■ Work order: The required output is the full listing below, reproduced word for word.
*** Block opens ***
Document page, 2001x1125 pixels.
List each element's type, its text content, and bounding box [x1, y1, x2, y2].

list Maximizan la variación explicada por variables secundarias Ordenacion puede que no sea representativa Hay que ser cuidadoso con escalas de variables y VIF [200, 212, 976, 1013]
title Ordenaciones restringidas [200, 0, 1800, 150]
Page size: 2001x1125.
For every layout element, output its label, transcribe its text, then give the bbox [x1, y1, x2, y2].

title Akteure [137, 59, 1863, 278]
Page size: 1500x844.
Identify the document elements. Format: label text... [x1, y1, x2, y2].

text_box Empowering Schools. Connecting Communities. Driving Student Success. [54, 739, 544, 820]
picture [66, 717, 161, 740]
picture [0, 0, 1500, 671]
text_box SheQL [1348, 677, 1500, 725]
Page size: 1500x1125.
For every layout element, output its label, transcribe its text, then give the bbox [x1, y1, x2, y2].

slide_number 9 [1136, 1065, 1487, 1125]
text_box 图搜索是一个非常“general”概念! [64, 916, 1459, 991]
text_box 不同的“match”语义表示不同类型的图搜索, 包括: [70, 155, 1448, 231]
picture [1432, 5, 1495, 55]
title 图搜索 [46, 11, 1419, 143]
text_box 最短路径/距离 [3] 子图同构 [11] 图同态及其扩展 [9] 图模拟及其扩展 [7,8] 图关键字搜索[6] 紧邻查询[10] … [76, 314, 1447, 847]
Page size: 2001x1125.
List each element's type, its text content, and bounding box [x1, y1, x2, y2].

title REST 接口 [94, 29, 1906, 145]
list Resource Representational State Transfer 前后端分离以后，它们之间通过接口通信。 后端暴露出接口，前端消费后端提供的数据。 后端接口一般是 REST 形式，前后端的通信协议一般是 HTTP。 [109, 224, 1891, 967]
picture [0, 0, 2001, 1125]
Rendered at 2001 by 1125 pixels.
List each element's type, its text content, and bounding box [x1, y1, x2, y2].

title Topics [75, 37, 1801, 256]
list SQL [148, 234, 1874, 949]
*** Block closes ***
■ Written response:
Document page, 2001x1125 pixels.
List each element's type, its text content, and bounding box [x1, y1, x2, y2].

list Maximizan la variación explicada por variables secundarias Ordenacion puede que no sea representativa Hay que ser cuidadoso con escalas de variables y VIF [200, 212, 976, 1013]
title Ordenaciones restringidas [200, 0, 1800, 150]
Page size: 2001x1125.
For every layout element, output its label, transcribe its text, then give the bbox [x1, y1, x2, y2].

title Akteure [137, 59, 1863, 278]
Page size: 1500x844.
Identify the document elements. Format: label text... [x1, y1, x2, y2].

text_box Empowering Schools. Connecting Communities. Driving Student Success. [54, 739, 544, 820]
picture [66, 717, 161, 740]
picture [0, 0, 1500, 671]
text_box SheQL [1348, 677, 1500, 725]
Page size: 1500x1125.
For every layout element, output its label, transcribe its text, then give the bbox [x1, y1, x2, y2].

slide_number 9 [1136, 1065, 1487, 1125]
text_box 图搜索是一个非常“general”概念! [64, 916, 1459, 991]
text_box 不同的“match”语义表示不同类型的图搜索, 包括: [70, 155, 1448, 231]
picture [1432, 5, 1495, 55]
title 图搜索 [46, 11, 1419, 143]
text_box 最短路径/距离 [3] 子图同构 [11] 图同态及其扩展 [9] 图模拟及其扩展 [7,8] 图关键字搜索[6] 紧邻查询[10] … [76, 314, 1447, 847]
Page size: 2001x1125.
List each element's type, its text content, and bounding box [x1, y1, x2, y2].

title REST 接口 [94, 29, 1906, 145]
list Resource Representational State Transfer 前后端分离以后，它们之间通过接口通信。 后端暴露出接口，前端消费后端提供的数据。 后端接口一般是 REST 形式，前后端的通信协议一般是 HTTP。 [109, 224, 1891, 967]
picture [0, 0, 2001, 1125]
Rendered at 2001 by 1125 pixels.
List each element's type, its text content, and bounding box [x1, y1, x2, y2].

title Topics [75, 37, 1801, 256]
list SQL [148, 234, 1874, 949]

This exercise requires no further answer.